Directors-at-Large shall serve for a term of two years or until their successors have been elected and have assumed office. Directors-at-Large shall be nominated and elected at the Annual Business Meeting by the voting membership.
Section 4. Quorum of the Board.
A majority of the voting members of the Board, present at any meeting of the Board of Directors, shall constitute a quorum.
Section 5. Meetings of the Board.
- Regular Meetings.
A regular meeting of the Board of Directors shall be held at least once each administrative year, at such time and such place as the Board may prescribe. Notice of all such meetings shall be given to the Directors at least thirty (30) days before the meeting is held, except for meetings held in conjunction with Annual Business Meetings or Reunions.
- Special Meetings.
Special meetings of the Board may be called by the President, or at the request of any two Directors, by notice mailed, telephoned, e-mailed or delivered to each member of the Board of Directors at least 72 hours before the meeting is held, except for meetings held in conjunction with Annual Business Meetings or Reunions.
Section 6. Voting.
Voting rights of a Director shall not be delegated to another nor exercised by proxy. Action taken by a mail ballot of the members of the Board shall be a valid action of the Board, and shall be reported at the next regular meeting of such Board. Meetings held by telephone shall provide conferencing of all members present, and actions taken shall be ratified at the next in-person meeting of the Board of Directors.

:: CHALLENGES ::
1. In the bylaws excerpt, how long is a Director-at-Large's term?
2. Retype the bylaws excerpt, starting at "Section 6. Voting." and ending at "Board of Directors.".

:: EXTRACTED ENTRIES ::

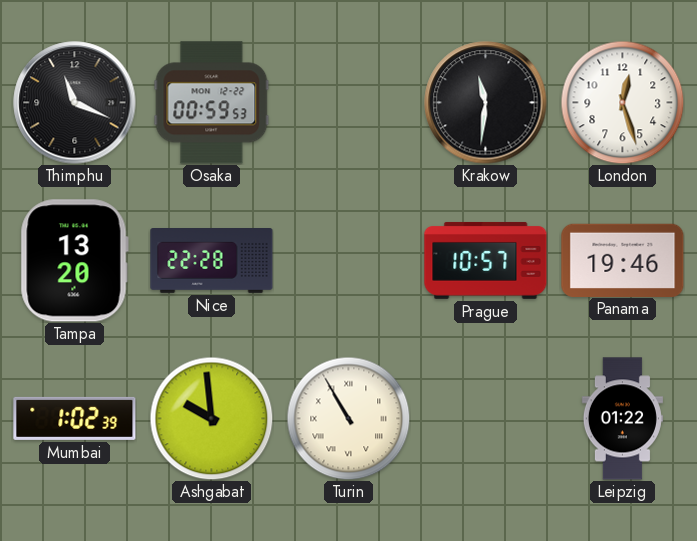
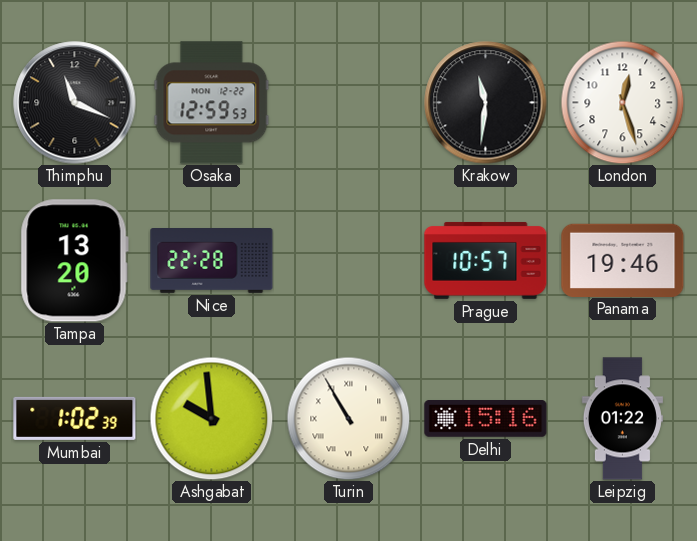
Osaka: 00:59 -> 12:59
Delhi: none -> 15:16
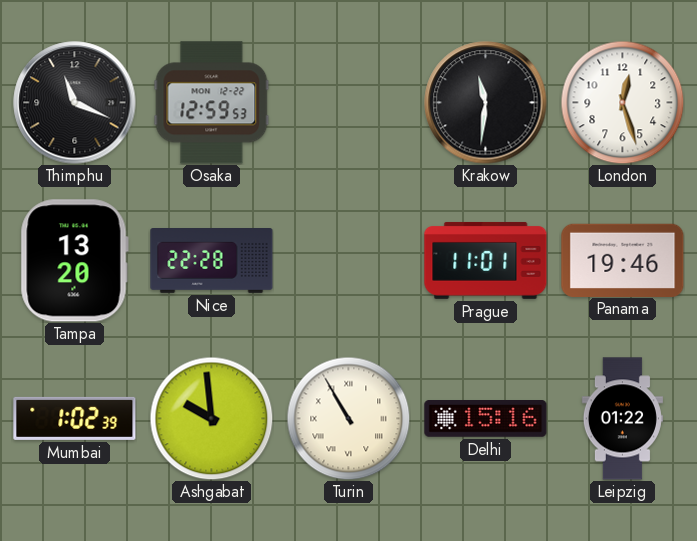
Prague: 10:57 -> 11:01
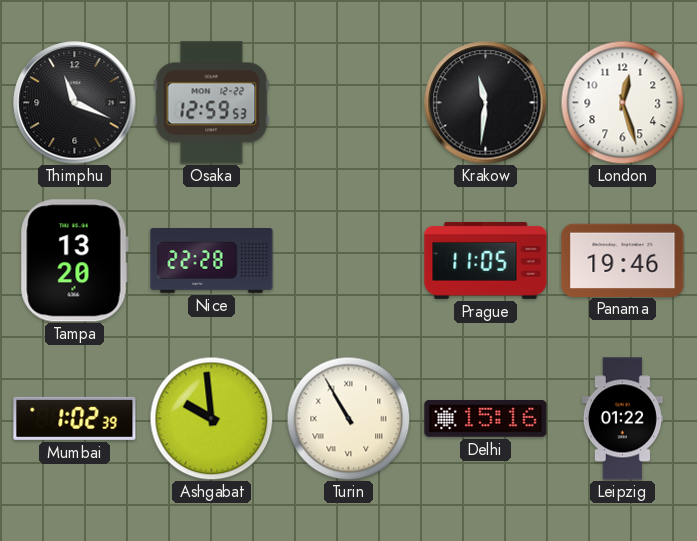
Prague: 11:01 -> 11:05
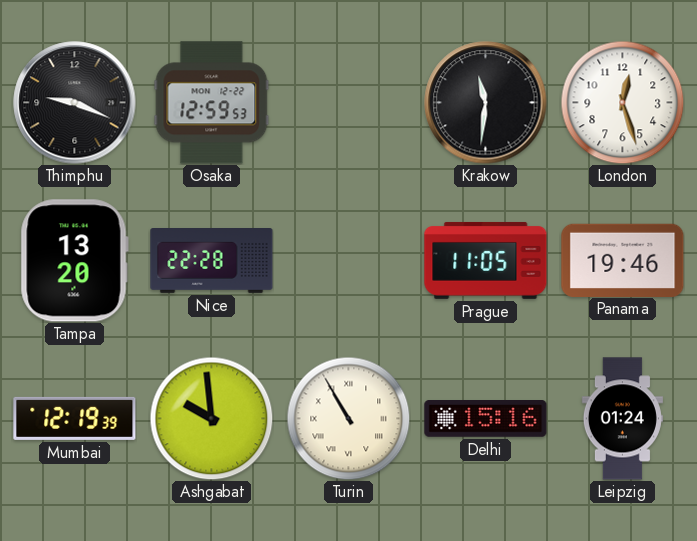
Thimphu: 11:19 -> 9:19
Mumbai: 1:02 -> 12:19
Leipzig: 01:22 -> 01:24
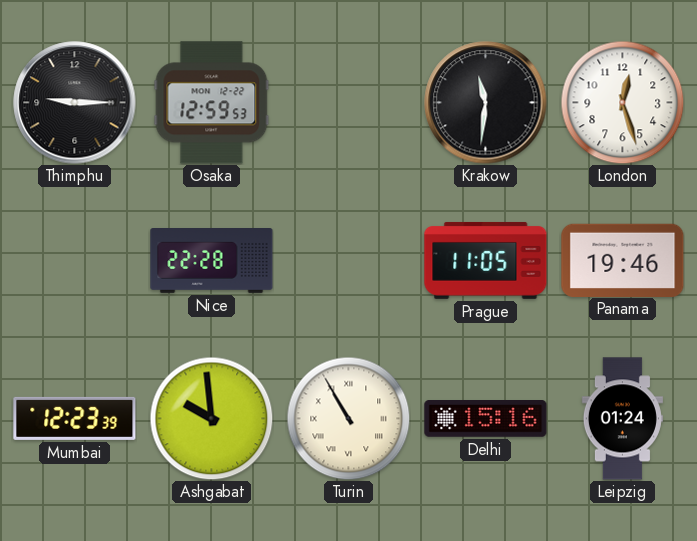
Thimphu: 9:19 -> 9:15
Tampa: 13:20 -> none
Mumbai: 12:19 -> 12:23
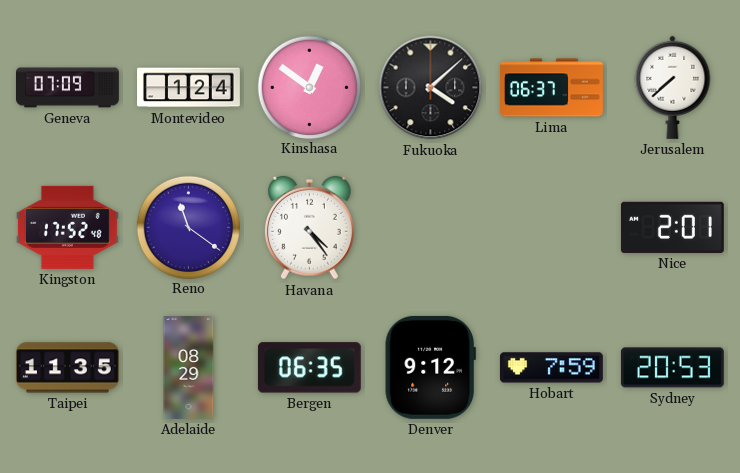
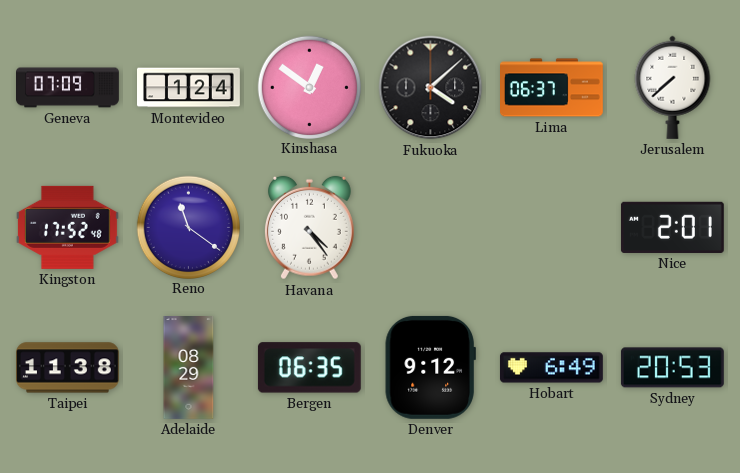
Taipei: 11:35 -> 11:38
Hobart: 7:59 -> 6:49
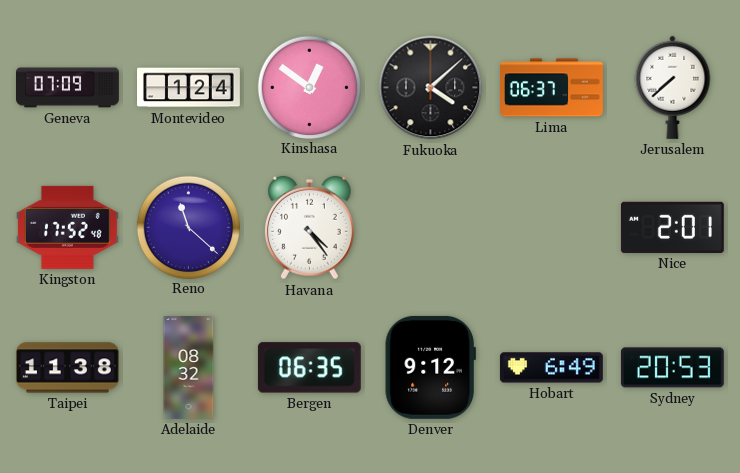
Reno: 11:21 -> 11:22
Adelaide: 08:29 -> 08:32
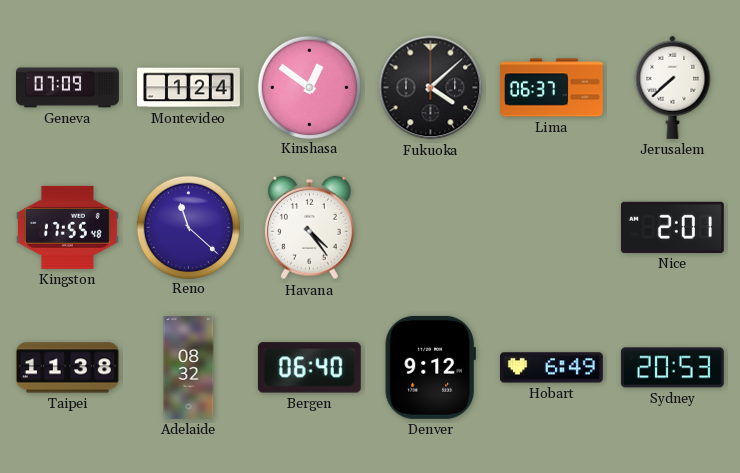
Kingston: 17:52 -> 17:55
Bergen: 06:35 -> 06:40
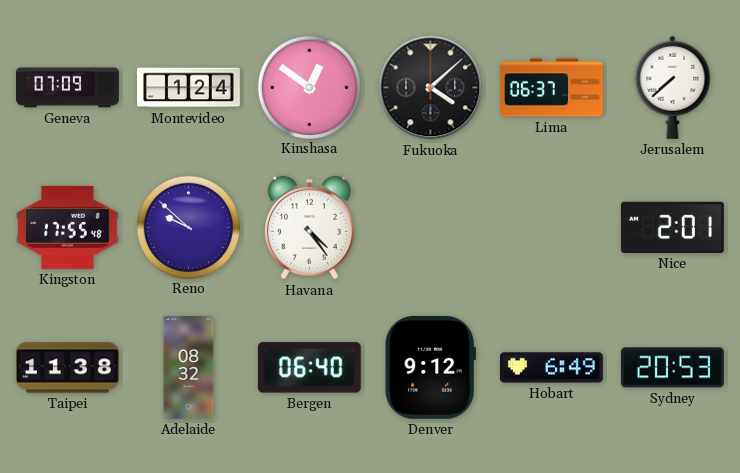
Reno: 11:22 -> 9:52
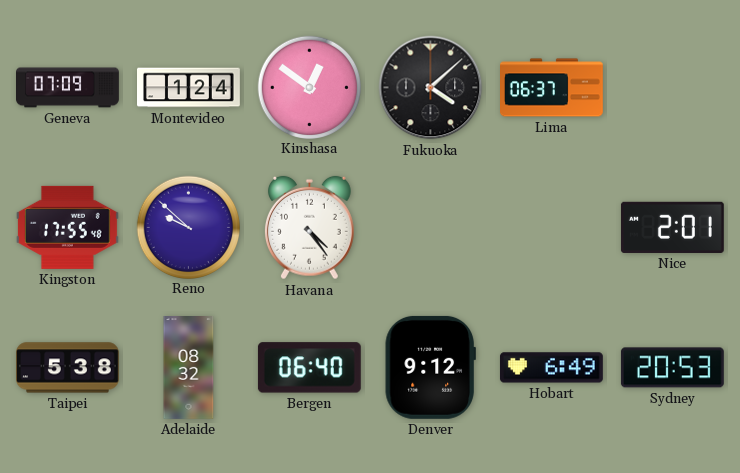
Jerusalem: 7:38 -> none
Taipei: 11:38 -> 5:38
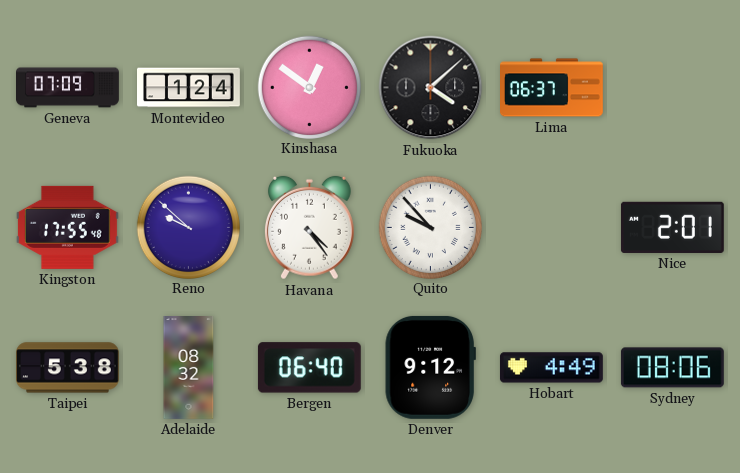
Quito: none -> 9:53
Hobart: 6:49 -> 4:49
Sydney: 20:53 -> 08:06
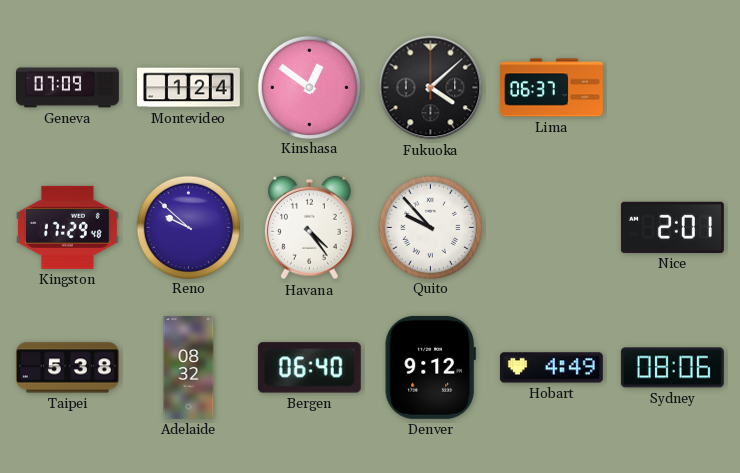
Kingston: 17:55 -> 17:29
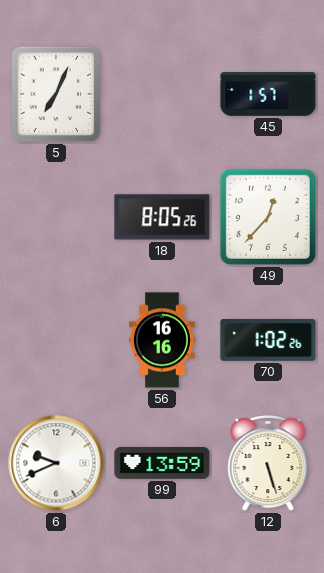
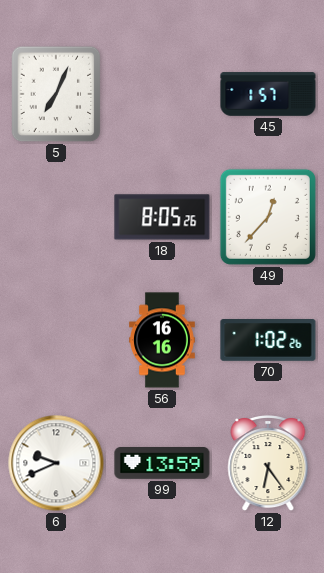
12: 5:27 -> 6:24
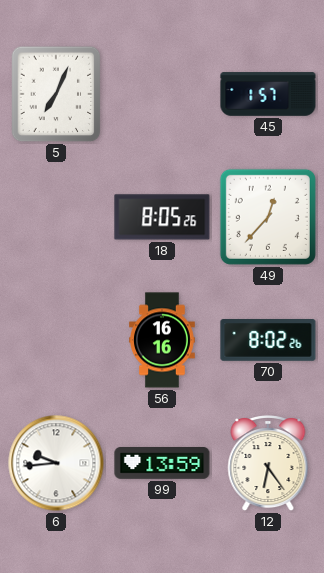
70: 1:02 -> 8:02
6: 9:41 -> 9:44
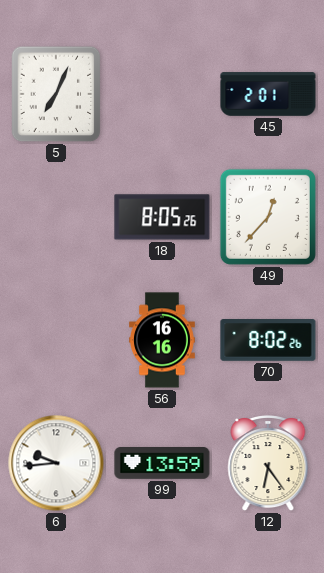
45: 1:57 -> 2:01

:: SOLUTIONS FOR EACH TASK ::
1. Two years, or until their successors have been elected and have assumed office.

2.
Section 6. Voting.
Voting rights of a Director shall not be delegated to another nor exercised by proxy. Action taken by a mail ballot of the members of the Board shall be a valid action of the Board, and shall be reported at the next regular meeting of such Board. Meetings held by telephone shall provide conferencing of all members present, and actions taken shall be ratified at the next in-person meeting of the Board of Directors.